Does a Common Anti-Malarial Drug Cause Psychosis and Paranoia?
Following the case of former Staff Sergeant Robert Bales, who pled guilty to murdering 16 Afghan civilians – many of them women and children – to avoid the death penalty – reports have been circulating of a possible negative side effect of the anti-malarial drug Mefloquine, or Lariam. This drug is widely given to U.S. servicemembers deploying abroad as a prophylactic measure against malaria, and has also been demonstrated to be effective as a treatment for an active malarial infection as well.
However, some studies predating even the Iraq War have found that there does appear to be a link between the drug and severe episodes of paranoid psychosis, including this Israeli study from 1999. Further anecdotal evidence of Mefloquine-related psychosis is here, here, and here. CBS News took a closer look at the possible connection between violent psychotic episodes and Mefloquine in this 2009 article. And the United Kingdom news outlet, The Guardian, published this story in 2002.
Roche, the company that manufactures the drug, has acknowledged that the drug could cause serious psychological side effects on one individual in 10,000: A negligible percentage for any individual, but perhaps high enough for a large institution such as the U.S. Army requiring tens of thousands of troops to take the drug at a time. However, one study, published in the British Medical Journal in 1996, indicated that the negative side effects could affect as many as 1 in 150.
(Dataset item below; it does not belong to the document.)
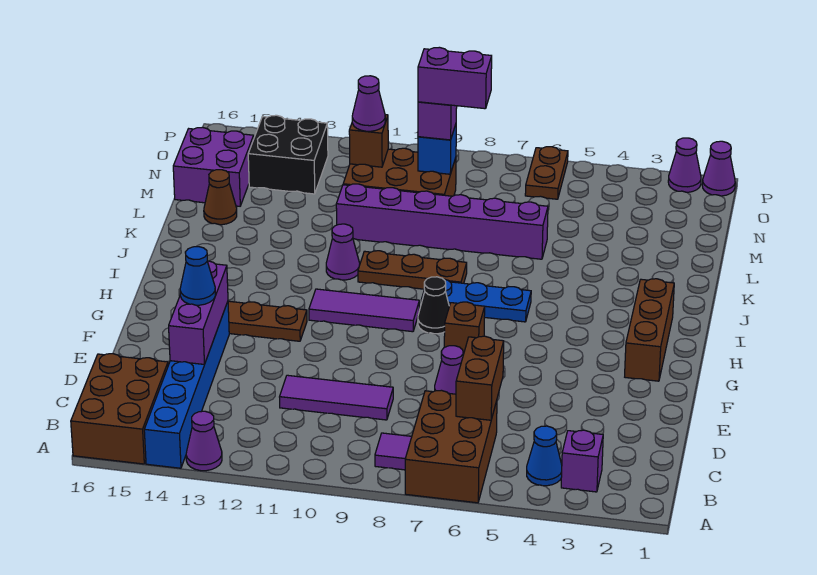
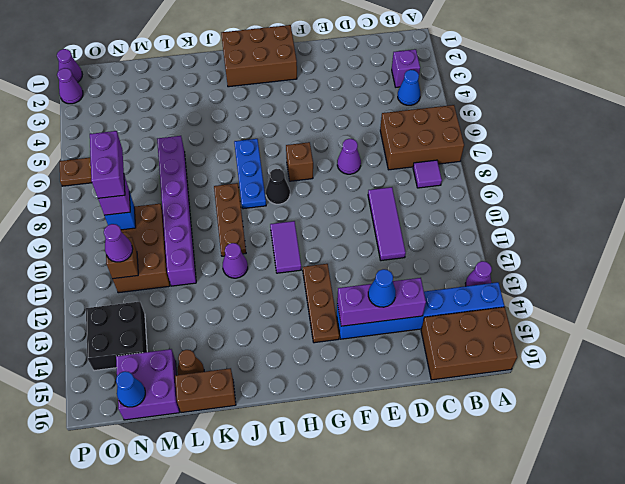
brown 1x2 brick [456,336,504,420] -> brown 1x2 brick moved to [175,368,236,413]
brown 1x3 brick [625,279,674,381] -> brown 2x3 brick [221,25,297,87]
purple 1x3 tile [309,289,419,332] -> purple 1x2 tile [270,221,301,273]
none -> blue 1x1 cone [116,371,145,407]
It is very difficult from a limited sample size with few meaningful opportunities for a controlled study with placebos to demonstrate a meaningful increase in problems among those taking the drug compared to those without it. Nevertheless, there are newer drugs available that seem to have fewer side effects that could be used in place of Mefloquin.
Indeed, the Army has severely rolled back its use among deployed troops, and issued guidance saying those with traumatic brain injuries (TBI) should not be taking the drug at all. Military doctors and commanders had been forcing troops to take the drug even where it was contraindicated.